For my feed reading needs I used Gregarius hosted on my site for nearly three years. But the downside is that I can only update feeds manually. I guess I could do a crontab that does a request for the update page, but I spent three years being too lazy to get that done.

I’ve been using Google Reader for nearly two months now to try it out, and I decided to stick with it. It’s good, it’s free, and it has great options for sharing interesting stuff with my friends that also use it (all one of them). You can find my shared items here if you’re interested. Feed also available there. The occasional shared post in Swedish, but mostly English.

Interface-wise there’s one thing that confuses me though: Google Reader treats folders (for different feeds) and tags (for individual entries) the same. But not.

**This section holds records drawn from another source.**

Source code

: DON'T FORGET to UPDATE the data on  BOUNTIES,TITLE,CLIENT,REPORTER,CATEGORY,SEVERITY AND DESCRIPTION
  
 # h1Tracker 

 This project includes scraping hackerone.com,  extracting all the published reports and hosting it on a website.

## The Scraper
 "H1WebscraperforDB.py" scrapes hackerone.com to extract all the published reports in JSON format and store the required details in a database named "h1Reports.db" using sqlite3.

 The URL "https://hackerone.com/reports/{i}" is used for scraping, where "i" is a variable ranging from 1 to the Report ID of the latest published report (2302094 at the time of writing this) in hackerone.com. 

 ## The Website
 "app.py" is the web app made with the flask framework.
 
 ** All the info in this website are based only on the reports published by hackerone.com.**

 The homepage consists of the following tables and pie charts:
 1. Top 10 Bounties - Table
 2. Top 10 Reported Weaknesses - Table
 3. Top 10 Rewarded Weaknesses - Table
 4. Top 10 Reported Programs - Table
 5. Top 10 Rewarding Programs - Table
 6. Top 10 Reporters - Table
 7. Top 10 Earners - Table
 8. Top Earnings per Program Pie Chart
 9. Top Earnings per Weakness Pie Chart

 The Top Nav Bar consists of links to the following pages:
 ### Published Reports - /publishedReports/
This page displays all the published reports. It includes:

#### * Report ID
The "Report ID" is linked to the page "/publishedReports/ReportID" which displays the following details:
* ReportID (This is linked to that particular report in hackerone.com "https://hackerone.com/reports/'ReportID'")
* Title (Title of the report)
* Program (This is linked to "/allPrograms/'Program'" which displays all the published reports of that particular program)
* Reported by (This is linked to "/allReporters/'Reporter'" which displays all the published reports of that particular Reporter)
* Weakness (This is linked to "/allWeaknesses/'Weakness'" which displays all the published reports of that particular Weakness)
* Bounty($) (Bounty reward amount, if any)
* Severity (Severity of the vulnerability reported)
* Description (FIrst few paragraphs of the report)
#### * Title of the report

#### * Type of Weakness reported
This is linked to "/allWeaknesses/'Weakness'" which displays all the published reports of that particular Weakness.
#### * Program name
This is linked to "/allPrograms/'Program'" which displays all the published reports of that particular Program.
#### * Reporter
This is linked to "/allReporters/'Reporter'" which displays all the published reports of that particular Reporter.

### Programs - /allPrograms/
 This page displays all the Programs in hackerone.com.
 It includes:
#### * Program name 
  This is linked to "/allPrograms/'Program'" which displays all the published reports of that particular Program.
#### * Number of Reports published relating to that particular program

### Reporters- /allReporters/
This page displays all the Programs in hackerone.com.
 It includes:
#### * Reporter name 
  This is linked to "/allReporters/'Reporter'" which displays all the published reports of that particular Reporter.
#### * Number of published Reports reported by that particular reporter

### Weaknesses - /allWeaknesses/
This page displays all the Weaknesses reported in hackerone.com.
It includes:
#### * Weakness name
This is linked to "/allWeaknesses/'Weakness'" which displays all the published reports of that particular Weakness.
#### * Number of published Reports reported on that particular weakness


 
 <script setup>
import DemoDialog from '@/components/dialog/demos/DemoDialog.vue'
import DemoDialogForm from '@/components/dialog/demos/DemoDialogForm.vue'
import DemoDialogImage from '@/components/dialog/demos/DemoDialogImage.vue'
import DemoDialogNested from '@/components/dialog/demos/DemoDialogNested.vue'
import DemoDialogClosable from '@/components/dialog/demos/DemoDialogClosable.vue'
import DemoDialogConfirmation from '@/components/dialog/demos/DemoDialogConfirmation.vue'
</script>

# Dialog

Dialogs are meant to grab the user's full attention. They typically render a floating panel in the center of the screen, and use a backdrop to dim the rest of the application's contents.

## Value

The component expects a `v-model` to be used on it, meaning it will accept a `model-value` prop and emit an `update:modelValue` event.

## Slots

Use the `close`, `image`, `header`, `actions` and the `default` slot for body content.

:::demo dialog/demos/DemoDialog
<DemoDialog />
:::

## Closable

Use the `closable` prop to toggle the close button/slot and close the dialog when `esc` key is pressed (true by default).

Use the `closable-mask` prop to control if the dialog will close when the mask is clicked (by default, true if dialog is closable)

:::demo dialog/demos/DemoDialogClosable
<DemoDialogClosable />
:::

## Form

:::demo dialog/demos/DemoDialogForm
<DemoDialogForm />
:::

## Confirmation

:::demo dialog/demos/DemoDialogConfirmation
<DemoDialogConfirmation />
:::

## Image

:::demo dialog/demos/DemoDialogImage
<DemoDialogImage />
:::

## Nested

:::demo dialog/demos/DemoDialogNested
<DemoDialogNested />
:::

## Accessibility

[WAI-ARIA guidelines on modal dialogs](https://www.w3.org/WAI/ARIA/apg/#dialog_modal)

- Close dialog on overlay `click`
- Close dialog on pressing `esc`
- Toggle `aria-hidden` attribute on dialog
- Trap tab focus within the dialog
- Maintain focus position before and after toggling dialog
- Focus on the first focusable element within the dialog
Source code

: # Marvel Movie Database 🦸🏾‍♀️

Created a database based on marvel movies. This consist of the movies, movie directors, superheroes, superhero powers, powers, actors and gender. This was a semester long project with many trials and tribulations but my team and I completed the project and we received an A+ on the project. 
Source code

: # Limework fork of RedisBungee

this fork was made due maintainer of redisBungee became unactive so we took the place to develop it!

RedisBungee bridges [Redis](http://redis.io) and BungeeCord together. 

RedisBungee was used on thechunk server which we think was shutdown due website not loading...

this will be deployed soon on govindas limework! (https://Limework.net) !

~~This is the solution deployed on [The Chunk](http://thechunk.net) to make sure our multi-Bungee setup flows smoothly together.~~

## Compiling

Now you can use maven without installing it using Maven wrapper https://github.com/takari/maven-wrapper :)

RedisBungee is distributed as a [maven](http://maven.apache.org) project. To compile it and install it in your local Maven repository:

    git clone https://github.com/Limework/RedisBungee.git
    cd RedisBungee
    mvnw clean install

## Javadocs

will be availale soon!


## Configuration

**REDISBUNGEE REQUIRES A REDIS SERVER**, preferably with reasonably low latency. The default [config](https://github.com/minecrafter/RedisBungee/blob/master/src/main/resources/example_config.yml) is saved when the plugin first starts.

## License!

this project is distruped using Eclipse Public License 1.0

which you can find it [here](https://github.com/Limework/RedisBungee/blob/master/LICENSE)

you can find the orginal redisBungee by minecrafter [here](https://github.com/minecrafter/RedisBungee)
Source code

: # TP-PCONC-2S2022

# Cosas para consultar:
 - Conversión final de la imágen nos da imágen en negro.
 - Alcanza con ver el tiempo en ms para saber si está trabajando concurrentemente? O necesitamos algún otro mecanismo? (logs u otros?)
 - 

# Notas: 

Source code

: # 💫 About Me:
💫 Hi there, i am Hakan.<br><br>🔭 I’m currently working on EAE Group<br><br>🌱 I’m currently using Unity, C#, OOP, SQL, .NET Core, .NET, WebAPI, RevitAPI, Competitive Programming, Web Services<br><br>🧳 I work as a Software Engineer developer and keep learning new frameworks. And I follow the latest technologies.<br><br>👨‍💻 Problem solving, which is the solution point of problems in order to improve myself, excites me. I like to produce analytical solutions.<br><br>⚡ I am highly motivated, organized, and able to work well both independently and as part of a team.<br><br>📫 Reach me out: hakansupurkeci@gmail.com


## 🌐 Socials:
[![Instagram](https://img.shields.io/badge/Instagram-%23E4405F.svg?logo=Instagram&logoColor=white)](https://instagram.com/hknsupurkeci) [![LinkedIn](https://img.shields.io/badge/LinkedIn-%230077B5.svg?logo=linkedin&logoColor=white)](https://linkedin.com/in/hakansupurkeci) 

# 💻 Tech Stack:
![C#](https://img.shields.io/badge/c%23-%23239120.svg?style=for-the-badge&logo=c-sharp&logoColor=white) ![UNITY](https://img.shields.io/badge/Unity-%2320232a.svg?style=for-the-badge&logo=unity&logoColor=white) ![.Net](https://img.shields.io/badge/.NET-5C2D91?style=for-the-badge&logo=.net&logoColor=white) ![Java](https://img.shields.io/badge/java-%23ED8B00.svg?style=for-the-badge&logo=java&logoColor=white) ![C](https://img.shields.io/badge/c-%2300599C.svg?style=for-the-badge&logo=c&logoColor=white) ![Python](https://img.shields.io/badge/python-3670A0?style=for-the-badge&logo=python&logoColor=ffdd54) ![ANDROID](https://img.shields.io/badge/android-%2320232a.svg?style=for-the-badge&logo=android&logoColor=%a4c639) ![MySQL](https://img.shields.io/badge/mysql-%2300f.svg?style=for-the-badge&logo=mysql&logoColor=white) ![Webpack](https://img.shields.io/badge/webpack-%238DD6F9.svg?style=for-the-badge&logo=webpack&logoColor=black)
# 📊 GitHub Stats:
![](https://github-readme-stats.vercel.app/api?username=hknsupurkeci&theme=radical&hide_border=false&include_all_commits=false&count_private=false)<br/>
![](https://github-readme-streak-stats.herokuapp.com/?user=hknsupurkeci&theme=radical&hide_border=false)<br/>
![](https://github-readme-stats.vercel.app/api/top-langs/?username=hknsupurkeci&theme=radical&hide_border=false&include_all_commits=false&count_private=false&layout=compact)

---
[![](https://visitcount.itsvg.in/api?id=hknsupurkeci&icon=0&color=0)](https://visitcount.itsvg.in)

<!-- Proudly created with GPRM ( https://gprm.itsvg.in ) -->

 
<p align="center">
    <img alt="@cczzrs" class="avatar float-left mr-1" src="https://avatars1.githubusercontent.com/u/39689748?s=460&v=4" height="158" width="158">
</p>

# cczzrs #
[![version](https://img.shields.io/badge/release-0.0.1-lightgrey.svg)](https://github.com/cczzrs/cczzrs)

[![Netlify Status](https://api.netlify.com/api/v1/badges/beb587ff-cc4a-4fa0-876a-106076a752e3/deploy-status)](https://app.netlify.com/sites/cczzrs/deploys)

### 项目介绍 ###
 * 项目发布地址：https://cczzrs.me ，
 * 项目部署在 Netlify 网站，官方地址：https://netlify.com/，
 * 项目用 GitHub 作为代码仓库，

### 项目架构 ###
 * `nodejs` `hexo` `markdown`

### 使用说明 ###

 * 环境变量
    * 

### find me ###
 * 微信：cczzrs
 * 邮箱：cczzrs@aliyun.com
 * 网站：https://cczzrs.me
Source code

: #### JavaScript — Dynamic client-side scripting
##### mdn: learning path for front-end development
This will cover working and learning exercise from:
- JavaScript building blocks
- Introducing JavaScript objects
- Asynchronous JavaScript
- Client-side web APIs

I exported all my feeds from Gregarius as OPML and imported them to Google Reader with my old categories preserved. Nothing fancy — I had categories like People, Tech, Design and so on.

After importing the OPML, Google Reader picked it up just fine. The problem is when I want to tag individual entries, something I typically do with stuff I want to keep around for later.

The problem: The names of what I think of as “folders” show up as tags when I tag individual entries. And it’s making my brain melt. Google, you got tags in my folders and folders in my tags!

Another problem is that the name of the folder a feed is in is always added as a default tag for all entries from that feed. Very annoying. I have a folder named “People”, and that’s a very poor tag for the items in it.